On the downside, Mitsubishi continues to persist with a non-integrated stereo – a small-buttoned single-DIN head unit with power/volume controls on the far left-hand side – and should have made more than a half-hearted effort at creating a ‘walk through’ between the front seats and row two.

On the latter score, one of the consequences of the centre console design is that there are insufficient lidded storage locations around the driver – the big dish on the dashboard is too shallow – and the cockpit should also contain softer plastics on the Tarago-inspired dash, steering-mounted stereo controls and, at least on the upgrade pack, a trip computer.

Could someone also tell us whose idea it was to hide the cigarette lighter behind the steering wheel?

Rows two and three have reasonable seat comfort – the third row is not designed for adults – as well as good storage solutions, air vents on the window-side headlining and a simple mechanism for each respective seat-fold function.

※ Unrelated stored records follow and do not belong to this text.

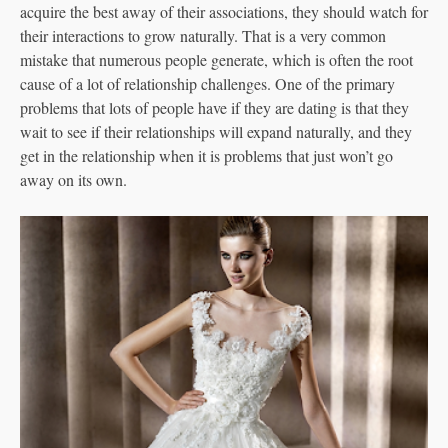
acquire the best away of their associations, they should watch for
their interactions to grow naturally. That is a very common
mistake that numerous people generate, which is often the root
cause of a lot of relationship challenges. One of the primary
problems that lots of people have if they are dating is that they
wait to see if their relationships will expand naturally, and they
get in the relationship when it is problems that just won’t go
away on its own.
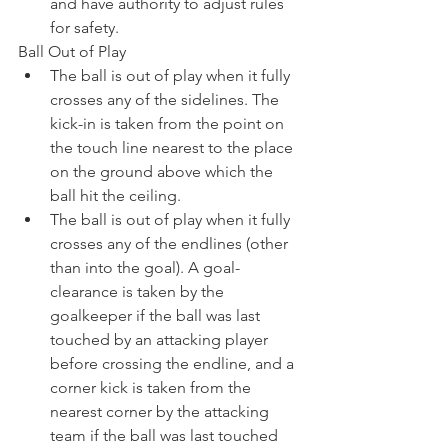
and have authority to adjust rules 
for safety. 
Ball Out of Play
The ball is out of play when it fully 
crosses any of the sidelines. The 
kick-in is taken from the point on 
the touch line nearest to the place 
on the ground above which the 
ball hit the ceiling.
The ball is out of play when it fully 
crosses any of the endlines (other 
than into the goal). A goal-
clearance is taken by the 
goalkeeper if the ball was last 
touched by an attacking player 
before crossing the endline, and a 
corner kick is taken from the 
nearest corner by the attacking 
team if the ball was last touched 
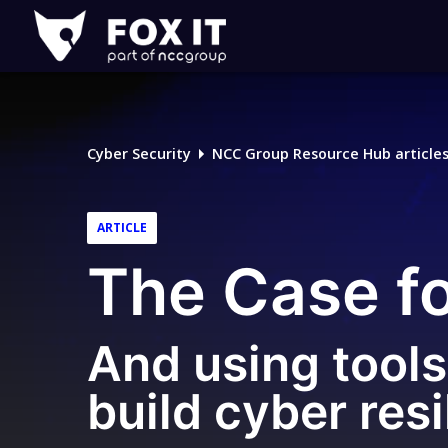
Fox-
IT
Logo
Cyber Security
NCC Group Resource Hub article
ARTICLE
The Case f
And using tools 
build cyber resi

There is good access to the third row from the side doors, while the luggage area is capacious enough to hold a decent amount of groceries when the rear seats are upright.

But there are inadequacies.

In row two, the sliding rails do not extend far enough rearward to cater for adult legroom, there is no seatbelt sash height adjusters or automatic belt locking retractors for better securing child restraints, the tether strap anchorage points for child seats are on the floor in front of row three rather than on the seatback (and therefore a potential interference with other passengers) and the flip-up trays on the front seatbacks seem to us to be dangerous items in the event of a crash.

When folded, row three creates a ledge rather than a neat, flat floor through the cabin. The third row’s child seat anchor points, when in use, will eat into the precious luggage space. There are no power sockets astern of the front seats. The tailgate, when opened, will bonk six-foot-tall people on the scone. A space-saver spare wheel is used.

In sum, more attention to detail is needed.

As for the drive, a brief tour from Mascot to Katoomba in New South Wales showed the so-called 2.4-litre engine to be a considerable improvement over the old non-MIVEC (Mitsubishi Electronic Valve lift and timing Electronic Control) 2.4 in the Nimbus.

Grandis carries an additional 135kg over the 96kW/210Nm Nimbus, however, the weight is overcome with ease when unladen. Five or six bodies and cargo onboard will be the true test but the engine’s strong, smooth characteristics are evident.

The sequential manual shift mode works well enough, although the driver doesn’t often feel the need for DIY shifting when the smooth, responsive, intuitive INVECS II does such a good job. Sure, we’ve said it before, but this adaptive-shift auto is one of the best in the business – at this level.

A familiar combination of lightweight steering, benign handling (for this class), a comfortable ride and good braking feel also came to the fore in our first stint.

The turning circle is tight enough to make car park adventures trouble-free – alas, the rubbing strips from the Nimbus did not make it onto Grandis – and refinement levels are good save for a horrible din from the 16-inch tyres on coarse-chip bitumen.

Worried about the stain that ‘people-mover’ carries with it, Mitsubishi Australia is calling the Grandis an Active Recreation Tourer. ART? Well, it sure is a work of modern art. Not a bad tourer, either.

But let’s not overstate things here, nor lose sight of its most impressive feature – the ‘passive’ safety brought with six airbags fitted standard. That alone makes Grandis worth a closer look.